### TASK BRIEF
Beginning at the line that contains "module MUX_2_1(online, offline, select, out);" and ending at the last line of the records below, retype each line exactly and add nothing.

Start of RECORD EXCERPTS

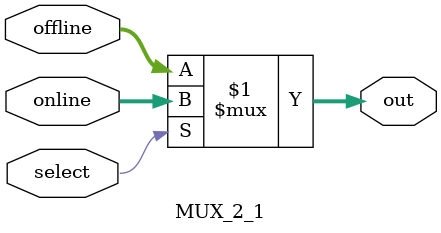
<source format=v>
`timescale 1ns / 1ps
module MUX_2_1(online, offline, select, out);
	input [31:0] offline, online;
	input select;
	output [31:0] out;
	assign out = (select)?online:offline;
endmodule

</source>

End of RECORD EXCERPTS

### EXERCISE RESULT
module MUX_2_1(online, offline, select, out);
	input [31:0] offline, online;
	input select;
	output [31:0] out;
	assign out = (select)?online:offline;
endmodule

</source>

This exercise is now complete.